For the first dice dataset, objective function is 2 x1 + x2 - 4 Log[1 + Exp[x1] + Exp[x2]] - x1^2 - x2^2, for the second, it is x1 + x2 - 4 Log[1 + Exp[x1] + Exp[x2]] - x1^2 - x2^2. I maximized each function then plugged parameter values at max to get probabilities (ie, P(1)=(Exp(x1)/(Exp(x1)+Exp(x2)+1))
Note that penalizing by x1^2+x2^2-1/2 x1 x2 approximates uniform multinomial prior on the space of dice counts, below are results of using that penalty for same 2 datasets, you can see it makes it treat observations of 1 and observation of 3 more symmetrically
{0.39, 0.30, 0.31} {0.31, 0.31, 0.37}
Your problem is that your likelihood penalizes against 3, not the regularization. If you treat all parameters equally, your unnormalized likelihood becomes exp(x1 f1 + x2 f2 + x3 f3), and this is completely symmetrical in theta space, so l2 regularization makes sense and will treat all values indiscriminately. A recent paper by agarwal and daume gives good reasons to instead of regularizing with a gaussian always regularizing with a conjugate prior: http://hal3.name/docs/daume10conjugate.pdf
That link isn't accessible...do you have the name of paper? Also, the set of distributions over 3 outcomes is a two parameter family, so what you are giving is an overcomplete representation. If t1,t2,t3 gives data likelihood C, then so does (t1/x,t2/x,t3/x) for any x. Because you penalize by squared norm, solution to corresponding minimization problem is always (0,0,0) ... that's probably worse than having a lopsided prior :)
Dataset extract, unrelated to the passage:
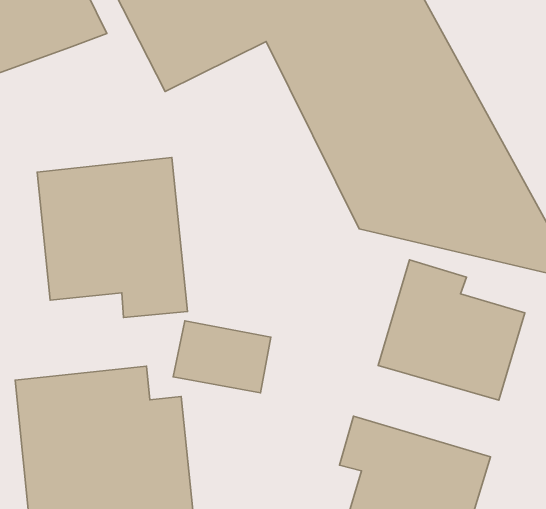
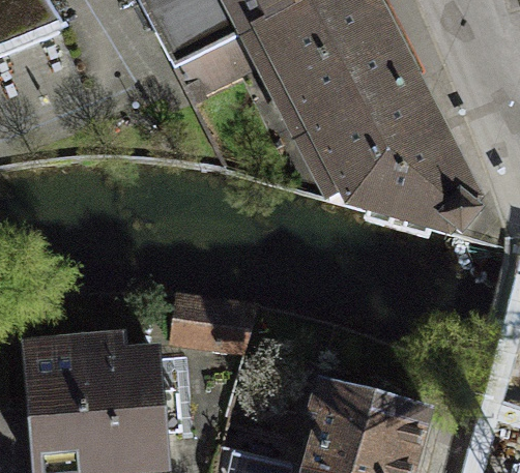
building: [37,157,188,317] -> none
building: [378,260,525,400] -> none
This is true, this seems to be one of those circumstances where MAP doesn't make sense. To solve this I guess it's better to constrain all parameters to sum to the same value, like it can done with the exponential family representation of the bernoulli distribution (see the exponential families chapter of the Koller and Friedman book), and then you can regularize the thetas given that constraint, which would push them all to having the same value unless the likelihood requires something different.
The paper is "A geometric view of conjugate priors" and that link is down, but the arxiv link http://arxiv.org/pdf/1005.0047 is up.
Also maybe you could email some expert in the area and ask them about this and post it back here (or tell them that you posted it here and ask if they'd like to answer). It feels as if on most graphical model questions here it's mostly you, me, and spinxl39 talking, recently.